J'avais obtenu les permis impossibles à Milan. J'avais courtisé les investisseurs frileux à Paris.
« Bonne chance, Sienna », me chuchota mon assistante, en me serrant la main sous la table. « Tu le mérites. »
Je forçai un sourire, mais mon estomac était lourd, comme si j'avais avalé une pierre.

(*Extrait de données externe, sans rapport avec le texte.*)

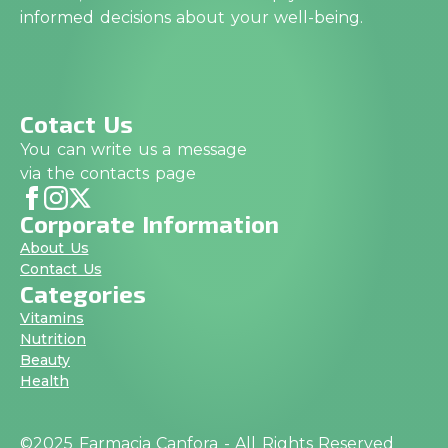
informed decisions about your well-being.
Cotact Us
You can write us a message
via the contacts page
Corporate Information
About Us
Contact Us
Categories
Vitamins
Nutrition
Beauty
Health
©2025 Farmacia Canfora - All Rights Reserved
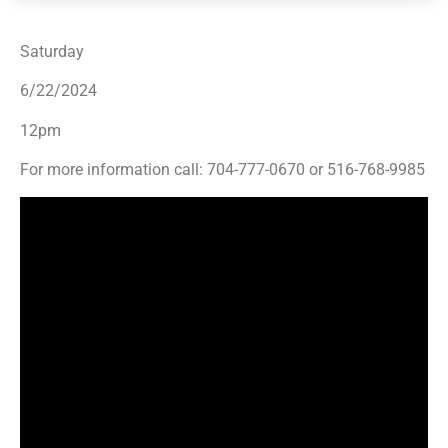
Saturday
6/22/2024
12pm
For more information call: 704-777-0670 or 516-768-9985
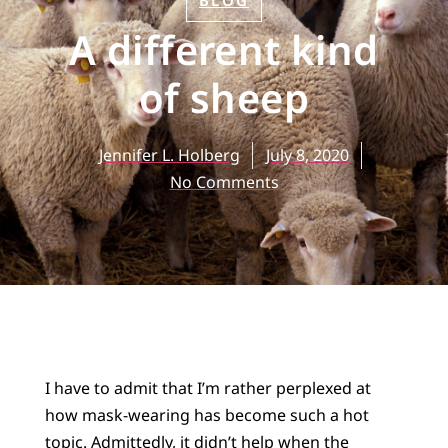
BLOG
A different kind
of sheep
Jennifer L. Holberg
July 8, 2020
No Comments
I have to admit that I’m rather perplexed at
how mask-wearing has become such a hot
topic. Admittedly, it didn’t help when the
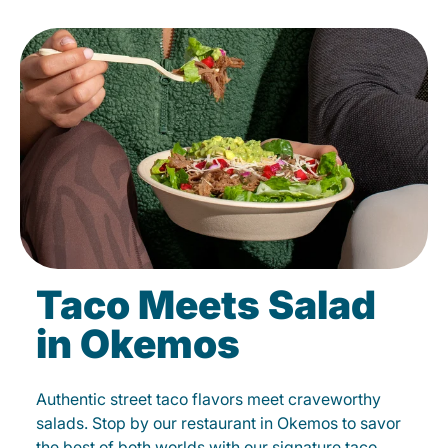
Taco Meets Salad
in Okemos
Authentic street taco flavors meet craveworthy
salads. Stop by our restaurant in Okemos to savor
the best of both worlds with our signature taco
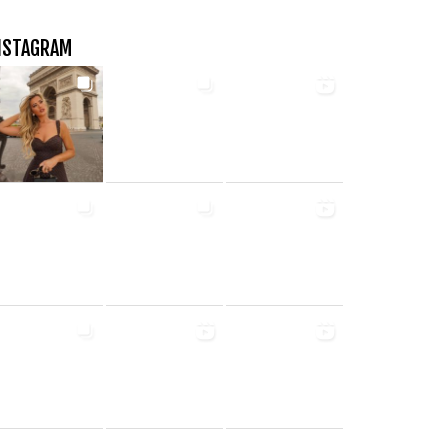
NSTAGRAM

Les lourdes portes en chêne s'ouvrirent.
Dante entra.
Il ne m'accorda pas un regard.
Il se dirigea vers le bout de la table, sa présence dominant instantanément l'espace, exigeant une attention absolue.

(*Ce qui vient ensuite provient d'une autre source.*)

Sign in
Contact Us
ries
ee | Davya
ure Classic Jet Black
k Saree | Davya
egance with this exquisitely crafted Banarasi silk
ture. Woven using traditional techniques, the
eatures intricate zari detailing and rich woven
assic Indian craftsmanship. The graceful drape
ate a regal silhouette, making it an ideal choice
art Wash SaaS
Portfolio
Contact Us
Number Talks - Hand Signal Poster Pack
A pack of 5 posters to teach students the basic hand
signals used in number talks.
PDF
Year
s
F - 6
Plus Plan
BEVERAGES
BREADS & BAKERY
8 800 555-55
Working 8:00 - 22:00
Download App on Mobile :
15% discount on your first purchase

Il était suivi par Valeria.
Elle portait un tailleur blanc parfaitement coupé, mais sur elle, ça ressemblait à un déguisement. On aurait dit qu'elle jouait à la grande dame.

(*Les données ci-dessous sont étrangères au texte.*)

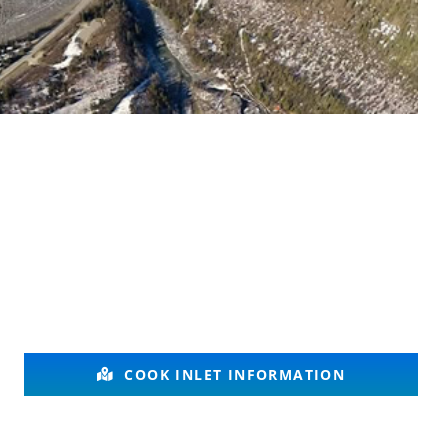
COOK INLET INFORMATION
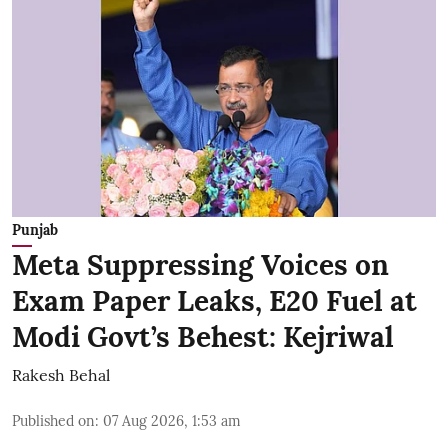
Punjab
Meta Suppressing Voices on
Exam Paper Leaks, E20 Fuel at
Modi Govt’s Behest: Kejriwal
Rakesh Behal
Published on
:
07 Aug 2026, 1:53 am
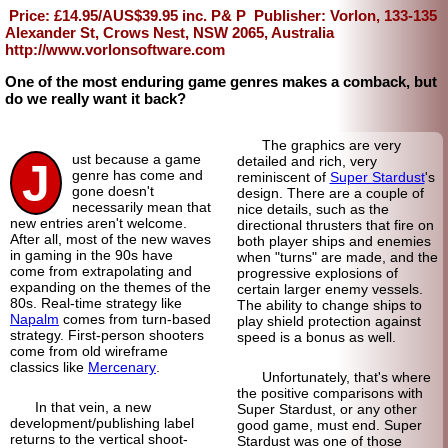
Price: £14.95/AUS$39.95 inc. P& P
Publisher: Vorlon, 133-135
Alexander St, Crows Nest, NSW 2065, Australia
http://www.vorlonsoftware.com
One of the most enduring game genres makes a comback, but
do we really want it back?
The graphics are very
ust because a game
detailed and rich, very
J
genre has come and
reminiscent of
Super Stardust
's
gone doesn't
design. There are a couple of
necessarily mean that
nice details, such as the
new entries aren't welcome.
directional thrusters that fire on
After all, most of the new waves
both player ships and enemies
in gaming in the 90s have
when "turns" are made, and the
come from extrapolating and
progressive explosions of
expanding on the themes of the
certain larger enemy vessels.
80s. Real-
time strategy like
The ability to change ships to
Napalm
comes from turn-
based
play shield protection against
strategy. First-person shooters
speed is a bonus as well.
come from old wireframe
classics like
Mercenary
.
Unfortunately, that's where
the positive comparisons with
In that vein, a new
Super Stardust, or any other
development/
publishing label
good game, must end. Super
returns to the vertical shoot-
Stardust was one of those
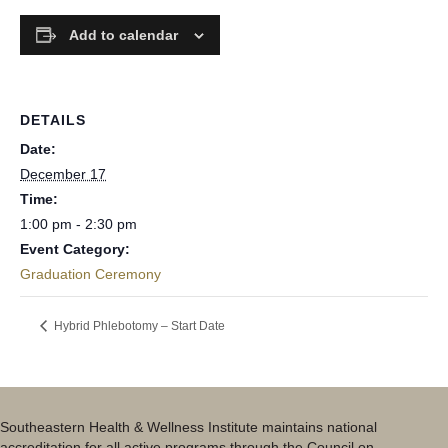
Add to calendar
DETAILS
Date:
December 17
Time:
1:00 pm - 2:30 pm
Event Category:
Graduation Ceremony
Hybrid Phlebotomy – Start Date
Southeastern Health & Wellness Institute maintains national
accreditation for all active programs through the Council on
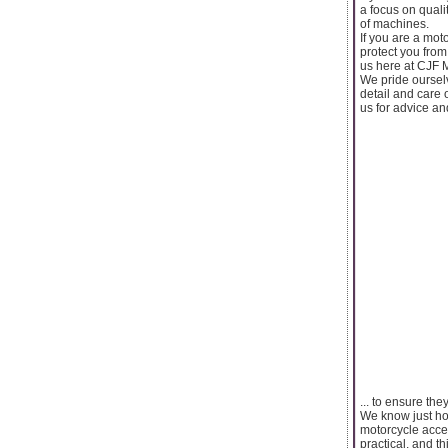
a focus on quali
of machines.
If you are a mot
protect you from
us here at CJF 
We pride ourselv
detail and care 
us for advice an
... to ensure the
We know just how
motorcycle acces
practical, and t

Elle s'assit sur la chaise à sa droite.
Ma chaise.
La pièce devint mortellement silencieuse.
Dante posa un unique dossier sur la table.
« Comme vous le savez, nous nous étendons en Europe », commença-t-il, sa voix de baryton suave qui me faisait autrefois fondre.
Maintenant, elle me donnait juste la nausée.
« Cette expansion nécessite une vision qui s'aligne avec l'avenir de la famille Moretti. »
Il fit une pause, posant enfin son regard sur moi.
Ses yeux étaient vides. Strictement professionnels.
« Par conséquent, je nomme Valeria Rossi nouvelle Directrice de la branche internationale. »
Un hoquet de surprise collectif ondula autour de la table.
Mon assistante laissa tomber son stylo.
Il tomba bruyamment sur le sol – un coup de feu dans la pièce silencieuse.
Valeria sourit, un mouvement de tête modeste et étudié.
« Merci, Dante », dit-elle doucement. « J'ai hâte d'apporter mon expertise européenne à l'équipe. »
Expertise ?
Elle avait passé les cinq dernières années à faire du shopping à Milan, pas à travailler.
« Mais... Monsieur Moretti », intervint l'un des architectes seniors, la voix tremblante. « Sienna dirige ce projet depuis deux ans. Elle en connaît chaque détail. »
Le regard de Dante se posa sur l'architecte.
« Valeria a la vision esthétique dont nous avons besoin », dit-il froidement. « Sienna est... efficace. Mais nous avons besoin d'inspiration. »
Efficace.
Il avait réduit sept ans de ma vie – ma passion, ma sueur et mon sang – à un mot utilisé pour un appareil électroménager.
Je regardai Valeria.
Elle lui souriait radieusement, sa main posée de manière possessive sur son bras.
Elle ne voulait pas du poste. Elle voulait le titre. Elle voulait prendre la seule chose qui me restait en dehors de lui.
Je me levai.
La chaise racla durement le sol.
Dante me regarda, un défi dans les yeux.
« Assieds-toi, Sienna », ordonna-t-il. « Nous n'avons pas terminé. »
Je ne m'assis pas.
Je pris le dossier devant moi. Celui contenant la stratégie pour le prochain trimestre.
Je me dirigeai vers le bout de la table.
Je posai doucement le dossier devant Valeria.
« Bonne chance », dis-je.
Ma voix était stable. Trop stable.
« Tu devras connaître les lois d'urbanisme pour le quartier des entrepôts d'ici vendredi. Elles changent tous les mois. »
Valeria cligna des yeux, regardant le dossier comme si c'était une bombe.
« Sienna », prévint Dante, sa voix baissant dangereusement.
Je me tournai vers lui.
Je regardai l'homme qui avait promis de me protéger, pour finalement me jeter aux loups.
« Je suis heureuse pour toi, Dante », dis-je. « Tu as enfin trouvé quelqu'un qui correspond à ton niveau de compétence. »
Je me tournai et sortis.
Je l'entendis appeler mon nom.
Je ne m'arrêtai pas.
Je passai devant le champagne caché.
J'espérais qu'ils le boiraient. Et j'espérais qu'il aurait un goût de vinaigre.